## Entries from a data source
================

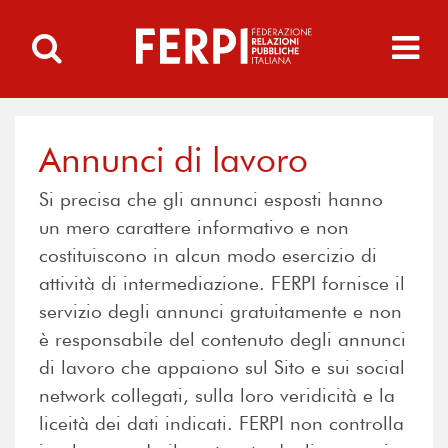
Annunci di lavoro
Si precisa che gli annunci esposti hanno
un mero carattere informativo e non
costituiscono in alcun modo esercizio di
attività di intermediazione. FERPI fornisce il
servizio degli annunci gratuitamente e non
è responsabile del contenuto degli annunci
di lavoro che appaiono sul Sito e sui social
network collegati, sulla loro veridicità e la
liceità dei dati indicati. FERPI non controlla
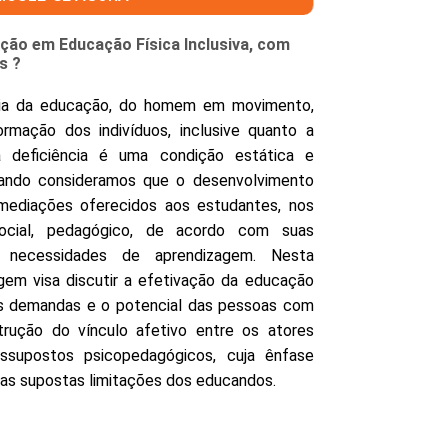
ação em Educação Física Inclusiva, com
s ?
cia da educação, do homem em movimento,
ormação dos indivíduos, inclusive quanto a
 deficiência é uma condição estática e
ando consideramos que o desenvolvimento
mediações oferecidos aos estudantes, nos
 social, pedagógico, de acordo com suas
 e necessidades de aprendizagem. Nesta
gem visa discutir a efetivação da educação
 as demandas e o potencial das pessoas com
strução do vínculo afetivo entre os atores
essupostos psicopedagógicos, cuja ênfase
 nas supostas limitações dos educandos.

================

## TASK DIRECTIONS
Please give the text lines from all of the entries above as a numbered list, skipping any blank lines. Leave the pictures out of your answer.

## ANSWER BOX
1. Annunci di lavoro
2. Si precisa che gli annunci esposti hanno
3. un mero carattere informativo e non
4. costituiscono in alcun modo esercizio di
5. attività di intermediazione. FERPI fornisce il
6. servizio degli annunci gratuitamente e non
7. è responsabile del contenuto degli annunci
8. di lavoro che appaiono sul Sito e sui social
9. network collegati, sulla loro veridicità e la
10. liceità dei dati indicati. FERPI non controlla
11. ação em Educação Física Inclusiva, com
12. s ?
13. cia da educação, do homem em movimento,
14. ormação dos indivíduos, inclusive quanto a
15.  deficiência é uma condição estática e
16. ando consideramos que o desenvolvimento
17. mediações oferecidos aos estudantes, nos
18.  social, pedagógico, de acordo com suas
19.  e necessidades de aprendizagem. Nesta
20. gem visa discutir a efetivação da educação
21.  as demandas e o potencial das pessoas com
22. strução do vínculo afetivo entre os atores
23. essupostos psicopedagógicos, cuja ênfase
24.  nas supostas limitações dos educandos.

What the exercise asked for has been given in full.